Yes, AI is here to stay, but in a bear market even the best sector gets a free ride down the cliff. Then the question is, will there be a steep recession that will swing the pendulum from the "Sell your children if you have to and buy AI stocks!" to "Get the f^ck out of AI before your children kick you out of the house!"?
Yeah but you left out the one part of my quote: "three years out" AI is here to stay Schiz.This is not a 2001 bubble. For the right stocks that is.
Again, this is not 2001. WS is smarter. It will buy the dips in the right stocks... tide be damned.--> Three years out. Long term wealth building.

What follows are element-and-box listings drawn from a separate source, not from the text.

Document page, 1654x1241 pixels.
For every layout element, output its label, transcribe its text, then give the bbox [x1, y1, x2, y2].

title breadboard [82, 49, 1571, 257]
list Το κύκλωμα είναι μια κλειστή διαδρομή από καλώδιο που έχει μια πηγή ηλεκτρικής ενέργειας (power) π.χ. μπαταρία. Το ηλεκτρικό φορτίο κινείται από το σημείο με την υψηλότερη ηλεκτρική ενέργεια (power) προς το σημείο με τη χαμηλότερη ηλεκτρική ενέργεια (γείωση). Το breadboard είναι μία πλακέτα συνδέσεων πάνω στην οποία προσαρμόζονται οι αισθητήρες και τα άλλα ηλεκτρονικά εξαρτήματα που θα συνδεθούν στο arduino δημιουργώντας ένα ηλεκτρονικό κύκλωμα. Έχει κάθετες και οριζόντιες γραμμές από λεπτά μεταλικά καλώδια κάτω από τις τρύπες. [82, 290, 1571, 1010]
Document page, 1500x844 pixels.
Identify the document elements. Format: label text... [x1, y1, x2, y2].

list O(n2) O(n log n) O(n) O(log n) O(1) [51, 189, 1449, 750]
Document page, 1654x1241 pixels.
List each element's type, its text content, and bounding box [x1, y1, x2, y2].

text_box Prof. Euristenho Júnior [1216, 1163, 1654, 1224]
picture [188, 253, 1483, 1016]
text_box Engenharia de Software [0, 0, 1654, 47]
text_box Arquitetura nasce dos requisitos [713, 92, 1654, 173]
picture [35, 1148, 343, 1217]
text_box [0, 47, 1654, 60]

I expected there to be some stammering of the ES when it hit 5000. It typically does not just blast right through big round numbers like that especially when they’ve been reached for the first time. From a big picture perspective it seems we are still in a bull market so I wouldn’t get too excited on the short side. Not to say it won’t decline and stammer a bit, could even drop back to 4500, but unless some trigger occurs I’d say long term is further north.
There could be a pullback going into the election which tends to happen as traders begin to worry about the unknown. And followed by a relief rally after it‘s decided regardless of the winner.